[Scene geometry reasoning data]

-=-=-=-=-

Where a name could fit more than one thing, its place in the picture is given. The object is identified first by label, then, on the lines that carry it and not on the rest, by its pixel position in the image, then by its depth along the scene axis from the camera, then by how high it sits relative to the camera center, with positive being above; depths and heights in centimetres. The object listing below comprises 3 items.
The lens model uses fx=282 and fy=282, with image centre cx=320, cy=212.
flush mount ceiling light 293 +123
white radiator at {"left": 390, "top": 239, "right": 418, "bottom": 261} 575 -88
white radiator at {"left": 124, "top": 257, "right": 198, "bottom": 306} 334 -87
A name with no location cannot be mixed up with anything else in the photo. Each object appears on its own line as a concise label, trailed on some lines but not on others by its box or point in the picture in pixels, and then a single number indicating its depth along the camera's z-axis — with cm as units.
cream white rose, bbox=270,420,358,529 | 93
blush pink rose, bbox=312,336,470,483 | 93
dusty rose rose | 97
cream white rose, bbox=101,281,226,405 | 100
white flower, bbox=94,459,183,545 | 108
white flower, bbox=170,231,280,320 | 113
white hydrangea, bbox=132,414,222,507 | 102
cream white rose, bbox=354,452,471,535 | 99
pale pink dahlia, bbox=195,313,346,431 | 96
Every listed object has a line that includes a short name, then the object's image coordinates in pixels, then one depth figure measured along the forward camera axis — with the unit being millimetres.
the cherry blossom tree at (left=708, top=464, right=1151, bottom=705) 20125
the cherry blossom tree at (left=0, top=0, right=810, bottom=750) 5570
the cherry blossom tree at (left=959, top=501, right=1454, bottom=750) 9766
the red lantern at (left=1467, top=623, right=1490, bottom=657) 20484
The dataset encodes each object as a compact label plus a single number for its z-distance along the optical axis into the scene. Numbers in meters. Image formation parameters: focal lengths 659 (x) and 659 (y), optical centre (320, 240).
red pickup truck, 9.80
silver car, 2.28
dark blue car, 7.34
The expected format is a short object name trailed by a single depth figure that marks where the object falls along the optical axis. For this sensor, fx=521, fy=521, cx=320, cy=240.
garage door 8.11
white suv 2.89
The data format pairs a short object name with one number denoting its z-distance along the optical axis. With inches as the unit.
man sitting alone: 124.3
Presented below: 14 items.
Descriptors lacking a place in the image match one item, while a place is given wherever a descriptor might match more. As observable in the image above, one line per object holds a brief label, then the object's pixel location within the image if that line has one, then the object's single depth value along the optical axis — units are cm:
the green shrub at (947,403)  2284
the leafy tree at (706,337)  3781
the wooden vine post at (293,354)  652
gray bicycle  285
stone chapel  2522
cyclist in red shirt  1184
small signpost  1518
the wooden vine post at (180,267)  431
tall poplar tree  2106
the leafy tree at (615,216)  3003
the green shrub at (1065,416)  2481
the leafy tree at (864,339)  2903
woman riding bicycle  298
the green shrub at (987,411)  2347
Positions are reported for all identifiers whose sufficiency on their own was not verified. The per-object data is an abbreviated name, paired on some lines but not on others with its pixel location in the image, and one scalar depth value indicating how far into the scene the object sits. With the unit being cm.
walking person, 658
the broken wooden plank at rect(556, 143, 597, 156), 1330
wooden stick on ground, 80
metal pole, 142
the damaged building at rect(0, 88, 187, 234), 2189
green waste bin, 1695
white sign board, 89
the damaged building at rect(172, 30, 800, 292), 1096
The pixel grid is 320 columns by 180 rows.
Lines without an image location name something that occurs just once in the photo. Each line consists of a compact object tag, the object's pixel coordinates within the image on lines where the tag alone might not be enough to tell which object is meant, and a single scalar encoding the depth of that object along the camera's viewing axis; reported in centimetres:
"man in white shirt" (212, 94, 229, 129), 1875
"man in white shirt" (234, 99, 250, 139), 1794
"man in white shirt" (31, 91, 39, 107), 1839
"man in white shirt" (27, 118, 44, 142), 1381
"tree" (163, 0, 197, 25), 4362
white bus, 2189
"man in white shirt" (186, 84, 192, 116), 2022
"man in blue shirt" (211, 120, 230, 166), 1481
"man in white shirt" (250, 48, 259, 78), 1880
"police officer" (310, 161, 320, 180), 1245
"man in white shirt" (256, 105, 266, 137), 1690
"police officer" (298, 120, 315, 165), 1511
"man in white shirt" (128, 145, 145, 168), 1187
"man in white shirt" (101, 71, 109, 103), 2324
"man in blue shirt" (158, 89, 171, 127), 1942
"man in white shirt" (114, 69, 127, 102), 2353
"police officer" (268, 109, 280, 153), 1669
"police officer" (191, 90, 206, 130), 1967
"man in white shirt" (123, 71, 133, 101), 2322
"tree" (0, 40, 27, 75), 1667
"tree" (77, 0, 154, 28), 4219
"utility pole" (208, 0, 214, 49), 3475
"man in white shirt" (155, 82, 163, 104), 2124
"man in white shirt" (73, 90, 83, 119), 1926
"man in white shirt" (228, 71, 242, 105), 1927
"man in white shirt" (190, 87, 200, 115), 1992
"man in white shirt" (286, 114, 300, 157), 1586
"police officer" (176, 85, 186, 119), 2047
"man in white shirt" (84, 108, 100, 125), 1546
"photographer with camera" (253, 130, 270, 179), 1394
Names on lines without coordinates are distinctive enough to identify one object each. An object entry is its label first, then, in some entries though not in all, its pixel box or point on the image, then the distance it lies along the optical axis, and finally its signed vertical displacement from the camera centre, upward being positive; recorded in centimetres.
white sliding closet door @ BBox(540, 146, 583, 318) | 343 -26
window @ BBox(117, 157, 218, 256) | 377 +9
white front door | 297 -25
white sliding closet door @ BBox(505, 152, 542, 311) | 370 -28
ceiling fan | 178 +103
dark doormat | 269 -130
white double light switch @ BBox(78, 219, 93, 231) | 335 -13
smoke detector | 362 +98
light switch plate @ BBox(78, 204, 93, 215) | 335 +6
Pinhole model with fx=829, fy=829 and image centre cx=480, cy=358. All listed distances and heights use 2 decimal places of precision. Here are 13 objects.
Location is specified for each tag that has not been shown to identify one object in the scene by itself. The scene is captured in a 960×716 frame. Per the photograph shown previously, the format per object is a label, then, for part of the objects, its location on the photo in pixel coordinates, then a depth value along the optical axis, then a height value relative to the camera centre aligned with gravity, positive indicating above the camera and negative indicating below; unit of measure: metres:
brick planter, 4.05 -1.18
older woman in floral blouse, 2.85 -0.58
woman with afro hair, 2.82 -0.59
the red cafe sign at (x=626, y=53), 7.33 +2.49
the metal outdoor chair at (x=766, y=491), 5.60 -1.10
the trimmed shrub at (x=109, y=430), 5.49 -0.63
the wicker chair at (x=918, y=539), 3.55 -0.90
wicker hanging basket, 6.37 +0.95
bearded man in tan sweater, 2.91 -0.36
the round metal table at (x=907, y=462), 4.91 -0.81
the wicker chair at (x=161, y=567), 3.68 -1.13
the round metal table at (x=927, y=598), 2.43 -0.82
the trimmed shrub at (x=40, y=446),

-=-=-=-=-

■ **EXERCISE DETAILS**
Please repeat the records so that each one reads exactly as it does above.

■ **ANSWER FOR THE TASK**
Where a name could fit more than one thing, its place in the picture is given. The object is identified first by label, then, on the lines that carry it and not on the rest, by its pixel position in the image, then by its depth along the scene axis from the camera, then by how high it sits relative to the camera center, with positive being above; depths and heights in centimetres. The object listing below comprises 3 items.
The lens model uses fx=282 and fy=282, with image centre cx=320, cy=212.
flush mount ceiling light 293 +123
white radiator at {"left": 390, "top": 239, "right": 418, "bottom": 261} 575 -88
white radiator at {"left": 124, "top": 257, "right": 198, "bottom": 306} 334 -87
A name with no location cannot be mixed up with anything else in the photo. Each object appears on its own line as a concise label, trailed on some lines but not on others by its box or point in the picture in pixels, and then a single number indicating its depth along the camera's z-axis — with cm as units.
cream white rose, bbox=270,420,358,529 | 93
blush pink rose, bbox=312,336,470,483 | 93
dusty rose rose | 97
cream white rose, bbox=101,281,226,405 | 100
white flower, bbox=94,459,183,545 | 108
white flower, bbox=170,231,280,320 | 113
white hydrangea, bbox=132,414,222,507 | 102
cream white rose, bbox=354,452,471,535 | 99
pale pink dahlia, bbox=195,313,346,431 | 96
Every listed object has a line that includes a short name, then the object's image coordinates in pixels, then one depth figure measured along the forward camera axis — with the unit being millimetres.
the cherry blossom tree at (left=708, top=464, right=1151, bottom=705) 20125
the cherry blossom tree at (left=0, top=0, right=810, bottom=750) 5570
the cherry blossom tree at (left=959, top=501, right=1454, bottom=750) 9766
the red lantern at (left=1467, top=623, right=1490, bottom=657) 20484
The dataset encodes each object as a compact label plus a single number for its z-distance along the optical axis into the scene. Numbers in meters. Image formation parameters: focal lengths 659 (x) and 659 (y), optical centre (320, 240).
red pickup truck, 9.80
silver car, 2.28
dark blue car, 7.34
The expected format is a short object name trailed by a single depth figure that marks where the object falls along the optical axis. For this sensor, fx=521, fy=521, cx=320, cy=240.
garage door 8.11
white suv 2.89
The data format pairs a short object name with one number denoting its z-distance along the optical axis. With inches as the unit.
man sitting alone: 124.3
Presented below: 14 items.
Descriptors lacking a place in the image match one item, while a place is given wherever a descriptor might match more. As observable in the image above, one line per object holds a brief label, then the object's pixel location within the image if that line has one, then the object's single depth value along the optical axis — units are cm:
the green shrub at (947,403)  2284
the leafy tree at (706,337)  3781
the wooden vine post at (293,354)  652
gray bicycle  285
stone chapel  2522
cyclist in red shirt  1184
small signpost  1518
the wooden vine post at (180,267)  431
tall poplar tree  2106
the leafy tree at (615,216)  3003
the green shrub at (1065,416)  2481
the leafy tree at (864,339)  2903
woman riding bicycle  298
the green shrub at (987,411)  2347
Positions are reported for all identifiers whose sufficiency on their own was not verified. The per-object data is an abbreviated name, paired on some lines but not on others with its pixel location in the image, and one scalar depth value indicating how far into the scene the object sits. With the unit being cm.
walking person, 658
the broken wooden plank at rect(556, 143, 597, 156), 1330
wooden stick on ground, 80
metal pole, 142
the damaged building at rect(0, 88, 187, 234), 2189
green waste bin, 1695
white sign board, 89
the damaged building at rect(172, 30, 800, 292), 1096
The pixel grid is 320 columns by 180 rows.
Lines without an image location name something that occurs just once in the photo. Each line consists of a compact object tag, the object's pixel coordinates within the image on lines where the tag alone might not be enough to tell which object is meant, and a single scalar encoding the depth of that object along the camera's viewing axis; reported in centimetres:
"man in white shirt" (212, 94, 229, 129), 1875
"man in white shirt" (234, 99, 250, 139), 1794
"man in white shirt" (31, 91, 39, 107), 1839
"man in white shirt" (27, 118, 44, 142), 1381
"tree" (163, 0, 197, 25), 4362
white bus, 2189
"man in white shirt" (186, 84, 192, 116), 2022
"man in blue shirt" (211, 120, 230, 166), 1481
"man in white shirt" (250, 48, 259, 78), 1880
"police officer" (310, 161, 320, 180), 1245
"man in white shirt" (256, 105, 266, 137), 1690
"police officer" (298, 120, 315, 165), 1511
"man in white shirt" (128, 145, 145, 168), 1187
"man in white shirt" (101, 71, 109, 103), 2324
"man in blue shirt" (158, 89, 171, 127), 1942
"man in white shirt" (114, 69, 127, 102), 2353
"police officer" (268, 109, 280, 153), 1669
"police officer" (191, 90, 206, 130), 1967
"man in white shirt" (123, 71, 133, 101), 2322
"tree" (0, 40, 27, 75), 1667
"tree" (77, 0, 154, 28), 4219
"utility pole" (208, 0, 214, 49), 3475
"man in white shirt" (155, 82, 163, 104), 2124
"man in white shirt" (73, 90, 83, 119), 1926
"man in white shirt" (228, 71, 242, 105), 1927
"man in white shirt" (190, 87, 200, 115), 1992
"man in white shirt" (286, 114, 300, 157), 1586
"police officer" (176, 85, 186, 119), 2047
"man in white shirt" (84, 108, 100, 125), 1546
"photographer with camera" (253, 130, 270, 179), 1394
Names on lines without coordinates are distinctive enough to identify one object each. An object entry is its label first, then, in some entries though not in all, its pixel box or point on the image, then the distance it lies along the optical axis, and finally its signed vertical displacement from the camera centre, upward being positive; recorded in centimetres.
white sliding closet door @ BBox(540, 146, 583, 318) | 343 -26
window @ BBox(117, 157, 218, 256) | 377 +9
white front door | 297 -25
white sliding closet door @ BBox(505, 152, 542, 311) | 370 -28
ceiling fan | 178 +103
dark doormat | 269 -130
white double light switch @ BBox(78, 219, 93, 231) | 335 -13
smoke detector | 362 +98
light switch plate @ BBox(78, 204, 93, 215) | 335 +6
Pinhole model with fx=829, fy=829 and image centre cx=480, cy=358. All listed distances and heights use 2 decimal places of precision. Here are 13 objects.
Location is specified for each tag that has not been shown to identify one object in the scene by itself. The scene is captured in a 960×716 frame. Per the photograph shown previously, the format per object is a label, then, for part of the objects, its location on the photo in pixel coordinates, then a depth value along the optical axis, then a height value relative to the camera centre aligned with gravity, positive indicating above the camera and negative indicating below; unit of measure: metres:
brick planter, 4.05 -1.18
older woman in floral blouse, 2.85 -0.58
woman with afro hair, 2.82 -0.59
the red cafe sign at (x=626, y=53), 7.33 +2.49
the metal outdoor chair at (x=766, y=491), 5.60 -1.10
the trimmed shrub at (x=109, y=430), 5.49 -0.63
the wicker chair at (x=918, y=539), 3.55 -0.90
wicker hanging basket, 6.37 +0.95
bearded man in tan sweater, 2.91 -0.36
the round metal table at (x=907, y=462), 4.91 -0.81
the wicker chair at (x=161, y=567), 3.68 -1.13
the round metal table at (x=927, y=598), 2.43 -0.82
the trimmed shrub at (x=40, y=446),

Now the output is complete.